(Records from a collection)
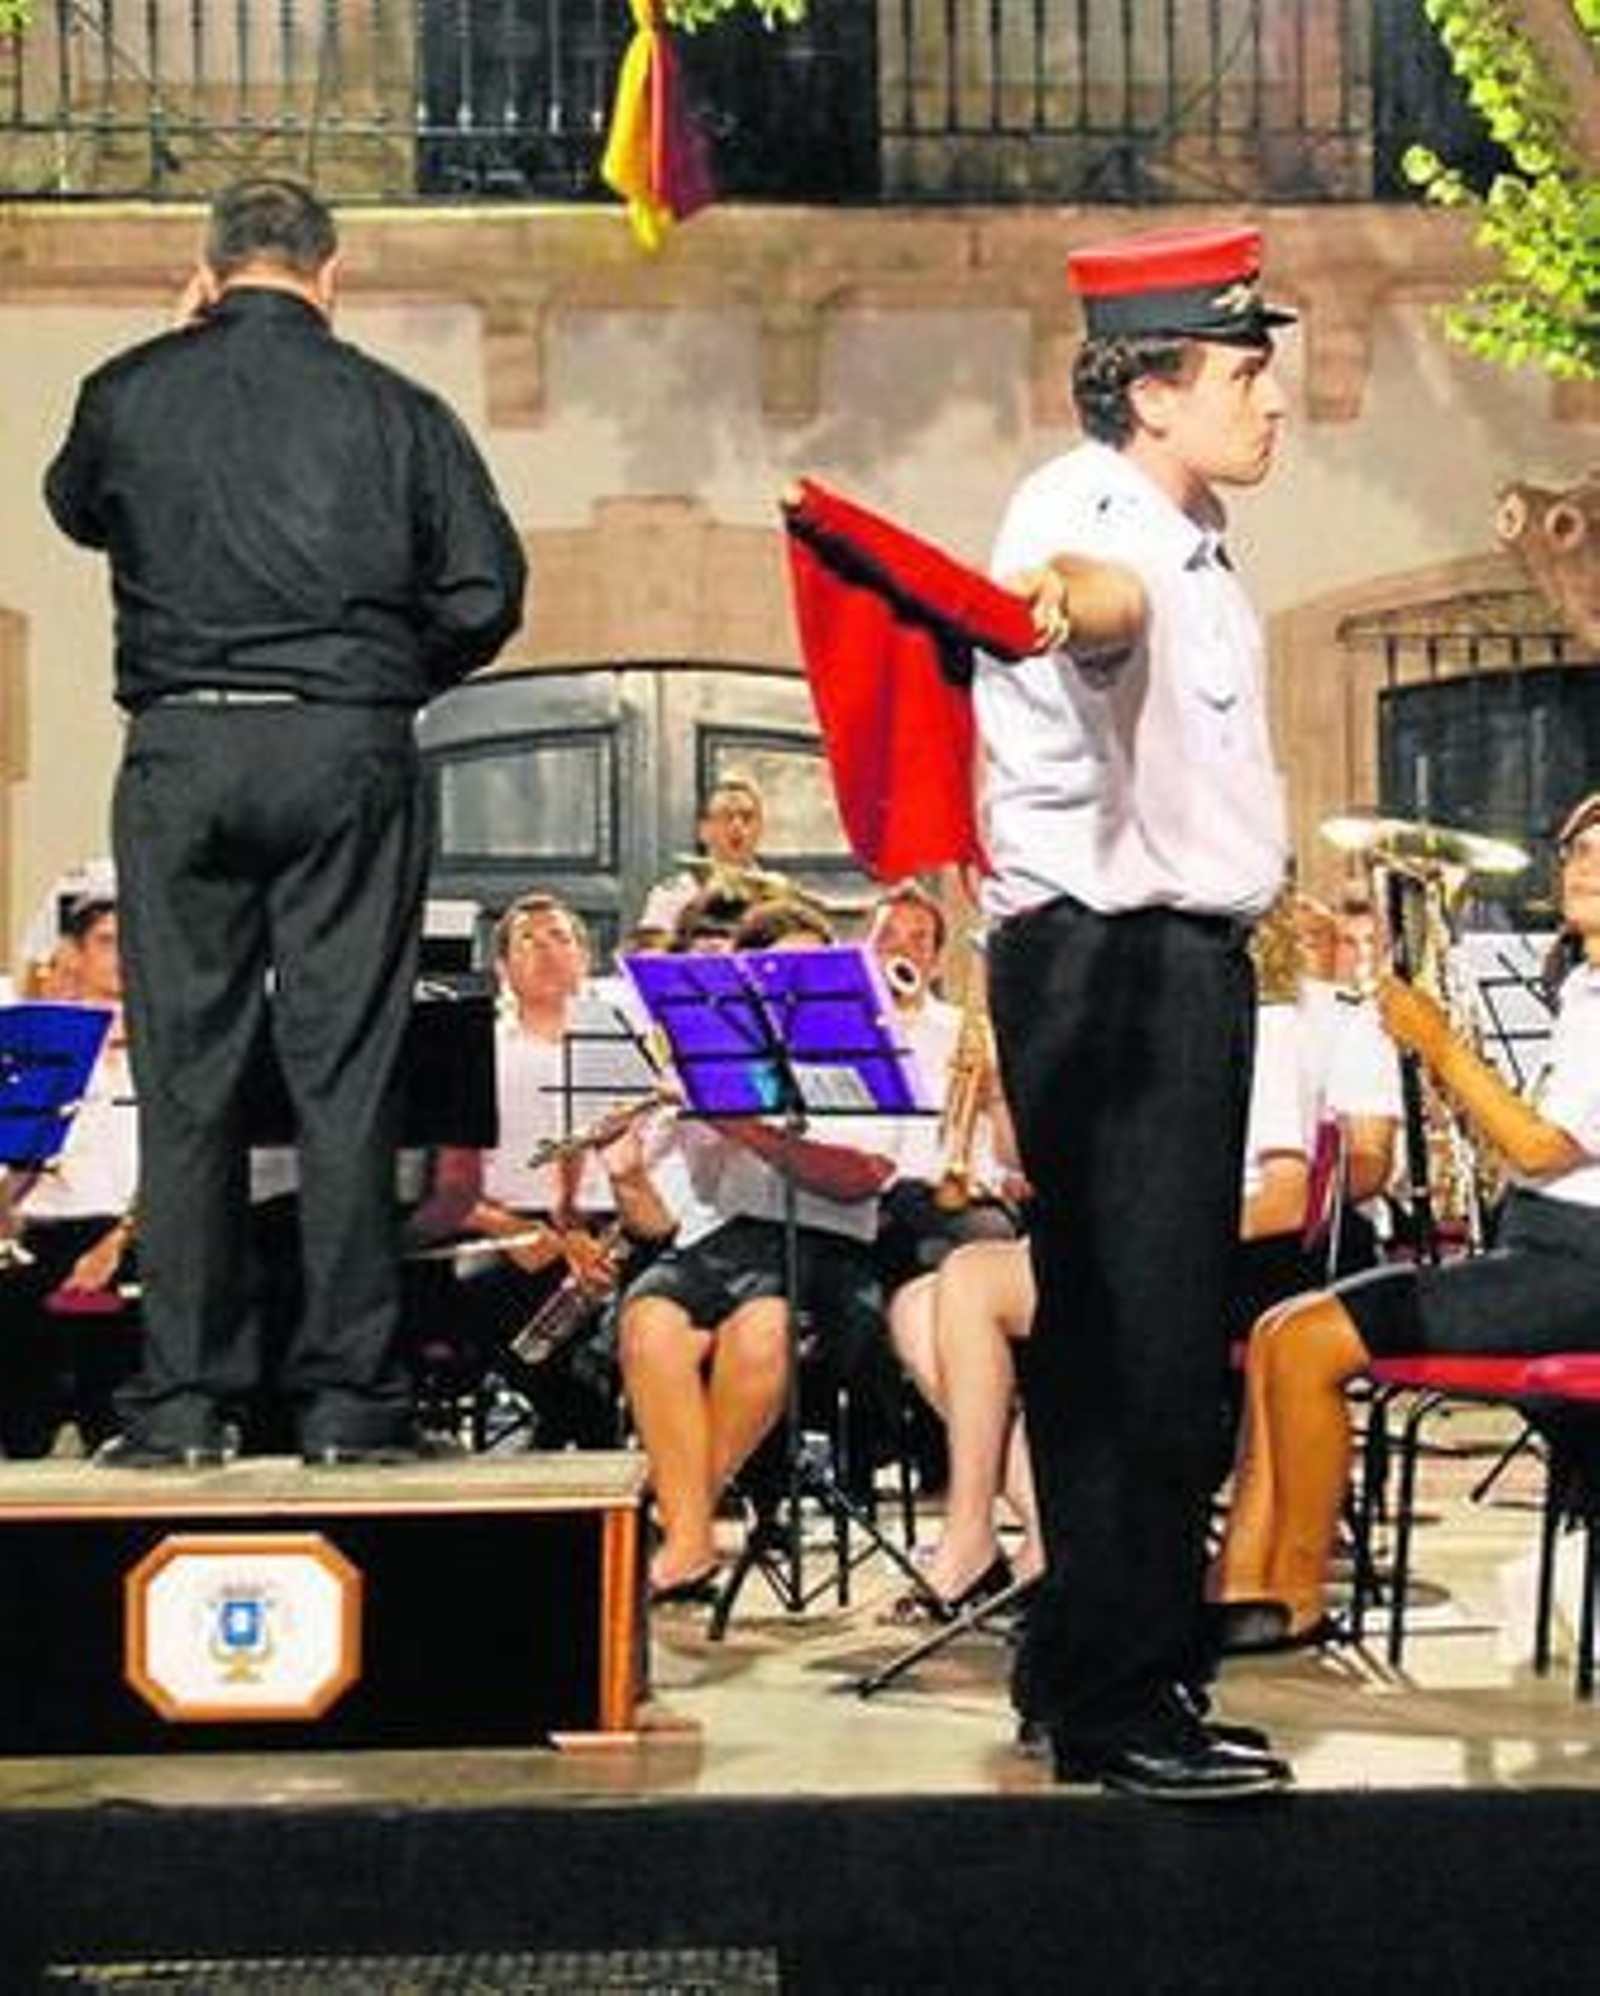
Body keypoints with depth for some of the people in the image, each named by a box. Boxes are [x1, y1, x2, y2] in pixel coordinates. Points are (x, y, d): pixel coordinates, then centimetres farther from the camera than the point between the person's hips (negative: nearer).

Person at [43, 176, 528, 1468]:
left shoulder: (128, 396, 4)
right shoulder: (393, 409, 2)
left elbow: (74, 508, 25)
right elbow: (487, 594, 0)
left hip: (181, 752, 1)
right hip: (349, 755, -1)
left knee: (184, 1080, 5)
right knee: (347, 1077, 2)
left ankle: (183, 1401, 5)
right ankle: (348, 1398, 3)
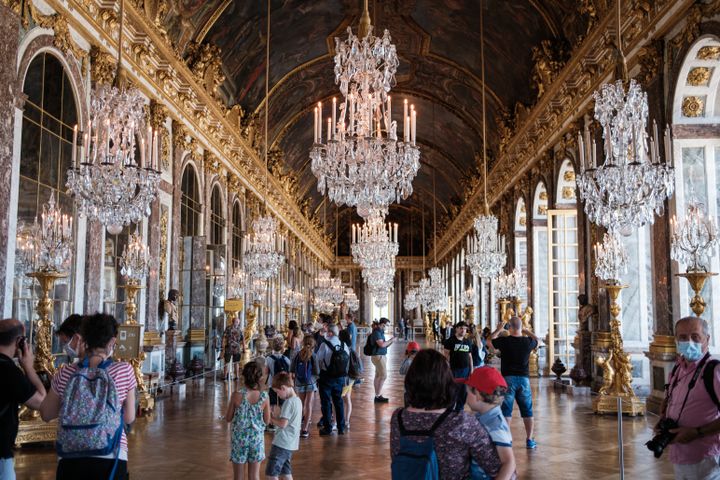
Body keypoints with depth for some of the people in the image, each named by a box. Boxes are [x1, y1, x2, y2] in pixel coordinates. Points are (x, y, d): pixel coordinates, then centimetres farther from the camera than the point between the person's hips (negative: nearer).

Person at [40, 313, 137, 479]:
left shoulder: (65, 374, -4)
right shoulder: (125, 370, -8)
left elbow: (45, 415, 11)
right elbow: (129, 418, 1)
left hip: (71, 459, 1)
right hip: (111, 459, -1)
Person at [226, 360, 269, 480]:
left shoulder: (237, 395, -17)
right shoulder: (264, 397, -13)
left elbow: (228, 418, -5)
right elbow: (267, 421, -4)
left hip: (239, 438, -1)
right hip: (257, 438, 1)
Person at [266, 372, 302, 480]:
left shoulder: (289, 402, -17)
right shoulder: (297, 400, 10)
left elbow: (283, 424, -21)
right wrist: (275, 416, 9)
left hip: (281, 443, -9)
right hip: (290, 444, 9)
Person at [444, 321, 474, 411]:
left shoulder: (468, 342, 11)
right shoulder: (451, 340, -4)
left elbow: (470, 356, 17)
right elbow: (446, 355, -6)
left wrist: (471, 369, 12)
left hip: (466, 369, 5)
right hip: (455, 369, -5)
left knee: (464, 392, 9)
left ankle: (459, 409, 21)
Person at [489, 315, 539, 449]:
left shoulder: (504, 341, -11)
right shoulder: (528, 342, -4)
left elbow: (490, 340, 10)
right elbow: (535, 338, 21)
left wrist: (498, 329, 21)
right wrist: (524, 330, 24)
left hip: (508, 378, -2)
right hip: (524, 378, 2)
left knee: (506, 411, 4)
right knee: (527, 411, 11)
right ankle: (530, 440, 15)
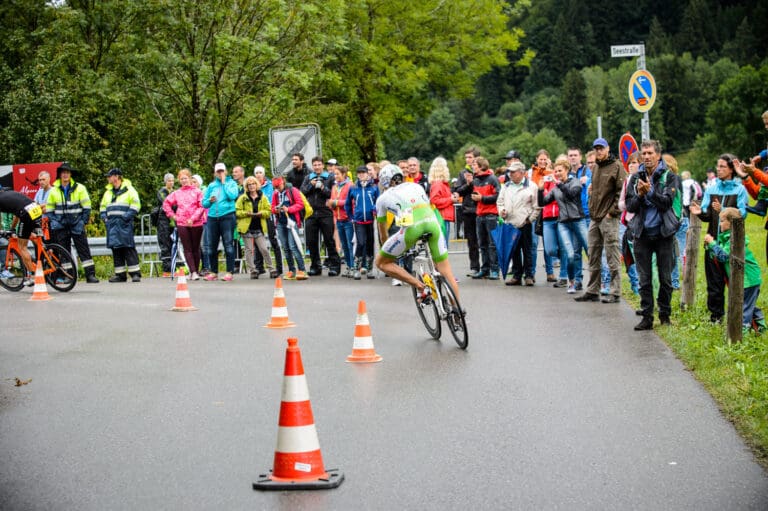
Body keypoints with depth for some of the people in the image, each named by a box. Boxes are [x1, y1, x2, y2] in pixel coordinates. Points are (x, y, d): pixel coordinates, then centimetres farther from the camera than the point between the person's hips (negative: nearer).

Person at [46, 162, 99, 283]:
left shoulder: (79, 188, 0)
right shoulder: (54, 190, 7)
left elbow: (87, 206, 2)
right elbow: (49, 209, 15)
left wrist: (84, 221, -4)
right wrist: (52, 222, 2)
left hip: (77, 224, -2)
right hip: (61, 226, 2)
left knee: (84, 250, -5)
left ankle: (90, 274, -7)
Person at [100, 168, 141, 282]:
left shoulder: (129, 189, 0)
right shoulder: (108, 191, 21)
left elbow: (136, 204, -6)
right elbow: (103, 206, 29)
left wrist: (127, 216, -15)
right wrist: (104, 216, 12)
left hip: (124, 224, -6)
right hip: (112, 224, 6)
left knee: (128, 248, -10)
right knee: (116, 248, 5)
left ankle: (135, 273, -10)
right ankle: (120, 274, 9)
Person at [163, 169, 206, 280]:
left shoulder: (197, 191, 1)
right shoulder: (176, 193, 10)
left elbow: (202, 206, -6)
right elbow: (166, 203, 21)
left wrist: (193, 218, -14)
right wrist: (172, 215, 10)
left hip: (196, 223, -2)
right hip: (182, 224, 2)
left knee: (195, 248, 5)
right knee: (187, 249, -4)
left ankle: (196, 271, 13)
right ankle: (193, 272, -7)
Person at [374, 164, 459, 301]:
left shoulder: (383, 198, 26)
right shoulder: (416, 186, 33)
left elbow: (383, 232, 34)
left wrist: (387, 248, 51)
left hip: (412, 227, -4)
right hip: (432, 222, 4)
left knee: (381, 262, 13)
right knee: (445, 270, 16)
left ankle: (421, 287, 2)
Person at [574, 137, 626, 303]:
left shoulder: (616, 166, -6)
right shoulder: (595, 168, 18)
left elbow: (621, 192, -11)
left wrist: (612, 211, -15)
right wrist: (591, 209, 15)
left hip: (609, 218, -8)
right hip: (594, 218, 8)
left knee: (612, 257, -5)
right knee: (593, 257, 10)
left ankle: (615, 293, -1)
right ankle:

* [YOUR OBJECTIVE] Which lines above carry the string "ankle"? Copy those lines.

* [TASK RESPONSE]
left ankle: (183, 1401, 5)
right ankle: (348, 1398, 3)
left ankle: (459, 409, 21)
right ankle: (530, 440, 15)
left ankle: (90, 274, -7)
left ankle: (135, 273, -10)
right ankle: (120, 274, 9)
left ankle: (196, 271, 13)
right ankle: (193, 272, -7)
left ankle: (421, 287, 2)
left ankle: (615, 293, -1)
right ankle:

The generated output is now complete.